◆ Estratto del documento:
----------

Le risate infantili sono cristalline. Bicchieri che brindano e tintinnano alla faccia del galateo.
La sera, nella grande sala accanto al bar, brindiamo con un metodo classico locale di rara bontà che si chiama Aristanis.
Divani, tavolini bassi, tappeti e poltrone sembrano arrivati da viaggi lontani che fermano, concretamente, emozioni e immagini passate.
Il pecorino, le polpette dì melanzane, il salame fanno il resto. Ci affidiamo alla bella sommelier per il vino fermo della cena.
Crudi di gamberi, uova al tartufo, culurgiones tradizionali ripieni di pecorino e patate, fritti con alici impanate. Alici marinate e pomodori rossi maturi e succosi si alternano allo scrosciante pane carassau, spaghetti con scampi e ricci di mare.
Sgranocchiando dolcetti sardi, caldi, che gustoso tepore, finiamo il Vermentino Depperu Riunas 2022.
Conclusione sarda
“Troppo breve e troppo intenso” rispondo al concierge quando mi domanda com’è stato il soggiorno.

----------

Voci del dataset archiviate
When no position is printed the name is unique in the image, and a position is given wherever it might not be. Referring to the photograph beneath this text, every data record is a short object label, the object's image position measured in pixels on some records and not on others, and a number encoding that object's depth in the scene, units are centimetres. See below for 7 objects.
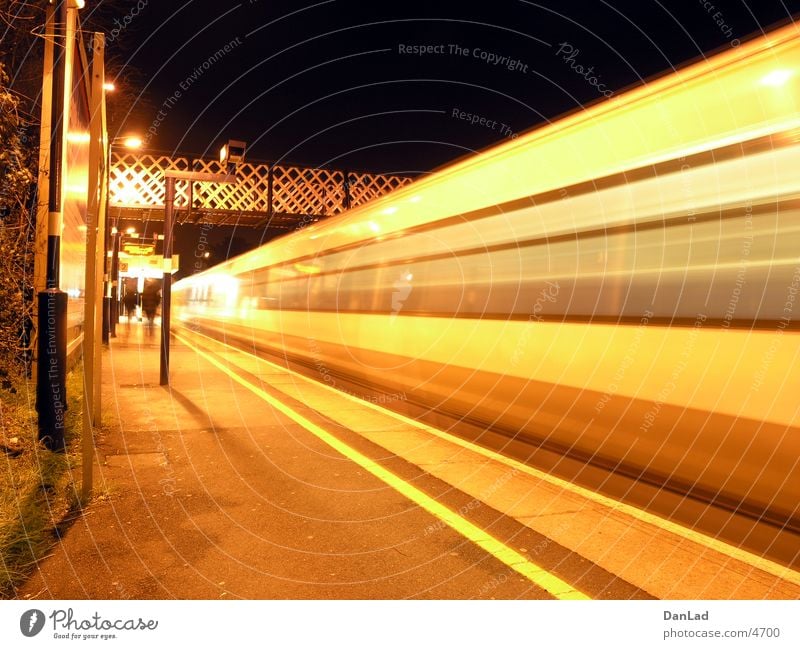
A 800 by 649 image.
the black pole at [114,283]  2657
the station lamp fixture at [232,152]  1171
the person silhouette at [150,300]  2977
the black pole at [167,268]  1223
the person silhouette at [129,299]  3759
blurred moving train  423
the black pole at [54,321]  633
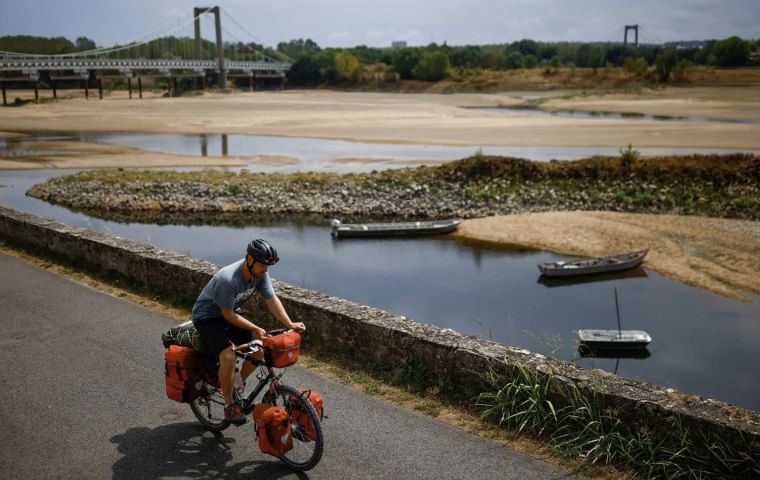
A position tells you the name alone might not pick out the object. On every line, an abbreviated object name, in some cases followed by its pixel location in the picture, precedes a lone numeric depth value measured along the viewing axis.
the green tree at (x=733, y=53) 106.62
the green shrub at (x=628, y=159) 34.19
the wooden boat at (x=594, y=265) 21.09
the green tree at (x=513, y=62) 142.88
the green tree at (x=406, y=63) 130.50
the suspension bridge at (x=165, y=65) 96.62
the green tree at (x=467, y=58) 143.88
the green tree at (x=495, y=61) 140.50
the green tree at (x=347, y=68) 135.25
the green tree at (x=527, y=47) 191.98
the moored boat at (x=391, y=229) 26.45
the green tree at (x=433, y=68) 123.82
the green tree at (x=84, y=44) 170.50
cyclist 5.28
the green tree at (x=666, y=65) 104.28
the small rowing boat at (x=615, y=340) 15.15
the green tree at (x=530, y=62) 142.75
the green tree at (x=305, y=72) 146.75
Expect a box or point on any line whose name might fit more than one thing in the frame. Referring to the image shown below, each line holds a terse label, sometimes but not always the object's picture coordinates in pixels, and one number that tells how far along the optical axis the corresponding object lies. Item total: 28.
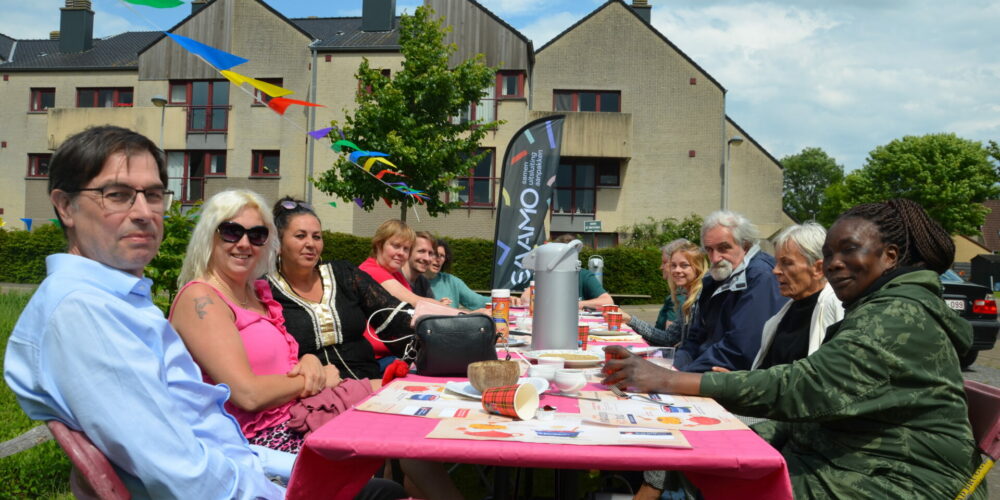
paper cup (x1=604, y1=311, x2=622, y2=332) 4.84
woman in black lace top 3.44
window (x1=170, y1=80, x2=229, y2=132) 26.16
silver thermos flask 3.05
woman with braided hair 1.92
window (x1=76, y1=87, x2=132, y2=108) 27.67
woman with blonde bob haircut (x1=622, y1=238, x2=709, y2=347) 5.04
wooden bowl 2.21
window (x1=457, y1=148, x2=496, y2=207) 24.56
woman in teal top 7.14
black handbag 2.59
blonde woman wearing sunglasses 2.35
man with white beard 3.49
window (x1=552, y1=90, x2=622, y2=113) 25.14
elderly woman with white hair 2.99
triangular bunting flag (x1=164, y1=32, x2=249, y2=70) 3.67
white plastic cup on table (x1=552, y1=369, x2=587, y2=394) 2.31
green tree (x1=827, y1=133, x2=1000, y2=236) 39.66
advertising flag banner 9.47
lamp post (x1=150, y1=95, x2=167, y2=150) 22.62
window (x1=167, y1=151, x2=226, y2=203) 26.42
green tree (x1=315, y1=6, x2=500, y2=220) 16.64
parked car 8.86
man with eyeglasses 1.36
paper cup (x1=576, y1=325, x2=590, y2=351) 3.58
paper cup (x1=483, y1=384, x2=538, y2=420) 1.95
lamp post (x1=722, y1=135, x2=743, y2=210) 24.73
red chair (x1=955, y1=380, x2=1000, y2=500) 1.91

----------

◆ Parti dell'esercizio:
A. Riporta fedelmente la parte del brano sul soggiorno che va da "Divani, tavolini bassi, tappeti" fino a "stato il soggiorno." compreso.
B. Quali arredi della sala elenca il brano sul soggiorno?
C. Prosegui il brano sul soggiorno partendo dopo la sua ultima frase.

◆ Soluzioni dell'esercizio:
A.
Divani, tavolini bassi, tappeti e poltrone sembrano arrivati da viaggi lontani che fermano, concretamente, emozioni e immagini passate.
Il pecorino, le polpette dì melanzane, il salame fanno il resto. Ci affidiamo alla bella sommelier per il vino fermo della cena.
Crudi di gamberi, uova al tartufo, culurgiones tradizionali ripieni di pecorino e patate, fritti con alici impanate. Alici marinate e pomodori rossi maturi e succosi si alternano allo scrosciante pane carassau, spaghetti con scampi e ricci di mare.
Sgranocchiando dolcetti sardi, caldi, che gustoso tepore, finiamo il Vermentino Depperu Riunas 2022.
Conclusione sarda
“Troppo breve e troppo intenso” rispondo al concierge quando mi domanda com’è stato il soggiorno.

B. Divani, tavolini bassi, tappeti e poltrone.

C.
2 giorni interi non possono bastare per placare il groppo alla gola e asciugare la lacrime agli occhi che mi offuscano la vista mentre guardo il sole dal finestrino dell’aereo che ci riporta a casa. Rivedere e riabbracciare i miei cari nei luoghi delle mia infanzia, per la prima volta, ha scatenato riflessioni sul prossimo futuro e sui miei desideri. Perché i sogni son desideri e non posso impedir loro di scattare come molle.
Sono orgogliosa e soddisfatta dei progressi fatti dalla mia terra natia. Amo i suoi abitanti simpatici e caparbi, ospitali e sbrigativi. Risolutivi e appassionati come il Maestrale che, quando è in vena, ne combina di tutti i colori. Ciao Sardegna mia bella. Questo non è un addio ma un arrivederci: à tout à l’heure!